Council of Ministers
Government announces average Personal Income Tax reduction of 12.5%
Moncloa Palace, Madrid, Friday 20 June 2014
The Council of Ministers analysed a report on the Draft Tax Reform Bill, with the aim of designing clearer and fairer taxes. The reform will result in a GDP increase of 0.55% in the period 2015-2016. On Monday, the text will be published on the webpage of the Ministry of the Treasury and Public Administration Services, which will be submitted to the regional governments and to the different social stakeholders at which time a period of public consultation will be initiated. Following this process, the government will approve its submission to Parliament with a view to it entering into force in January 2015. The Vice-President of the Government, Soraya Sáenz de Santamaría, highlighted that this is a structural reform which seeks to reduce taxes for all on a general basis: for workers, companies and families. "The reforms adopted over the last two and a half years have enabled us to tackle the path to recovery. Now is the time for consolidation". Along the same lines, the Minister for the Treasury and the Public Administration Services, Cristóbal Montoro, pointed out that "the time has come to reduce taxation for everyone and the Spanish people will now be compensated for the efforts they have had to make". The two ministers underlined that the reform not only seeks to compensate the sacrifices made by the people, but also to strengthen economic growth, stimulate savings and investment through a modern tax system that fosters job creation. "We will reduce tax on employment significantly and we will reduce the so-called 'fiscal gap', which is too wide in Spain", said Cristóbal Montoro. The Minister for the Treasury pointed out that the reform seeks to foster entrepreneurialism and enhance the Spanish economy's ability to compete with the rest of the world. "We are committed to enhancing - through higher fiscal savings - the facilities for companies in Spain to become larger, more effective and more competitive". Both Soraya Sáenz de Santamaría and Cristóbal Montoro highlighted that the underlying principle of this reform is the creation of a fairer tax system, with a particular focus on families and the disabled.

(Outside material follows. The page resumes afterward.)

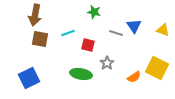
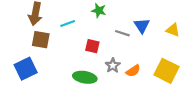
cyan line: (68, 33) -> (68, 23), moved
orange semicircle: (134, 77) -> (133, 71), moved
blue square: (29, 78) -> (26, 69), moved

Average reduction of 12.5% in IRPF
The average Personal Income Tax reduction will be 12.5% for all taxpayers. 72% of taxpayers, with income lower than 24,000 euros, will have an average reduction of 23.5%. The Vice-President of the Government announced that "in 2015, 20 million taxpayers will have higher disposable monthly income because this reduction will be seen from the very first month of withholdings in January 2015". The Minister for the Treasury and the Public Administration Services added that "for those taxpayers with income of less than 18,000 euros per annum, the total reduction on their current situation may be as high as 31%". Cristóbal Montoro confirmed that next year the number of IRPF brackets will be reduced from the current 7 to 5. The tax rate of the lowest bracket will stand at 20% next year, dropping to 19% in 2016. The tax rate of the highest bracket will stand at 47% in 2015, dropping to 45% in 2016. He also pointed out that those citizens that have total income from employment of less than 12,000 euros will not pay IRPF.
More social benefits
The minister announced that the so-called 'negative taxes' will be extended, which include aid directly paid out from the Treasury earmarked for certain groups, such as large families and families with dependent children and disabled members. A new feature indicated by the minister is that while aid for working mothers is maintained, new social protection vehicles are to be created. In each case, 1,200 euros may be received per annum in advance at a rate of 100 euros per month. These 'negative taxes' are to be accumulative.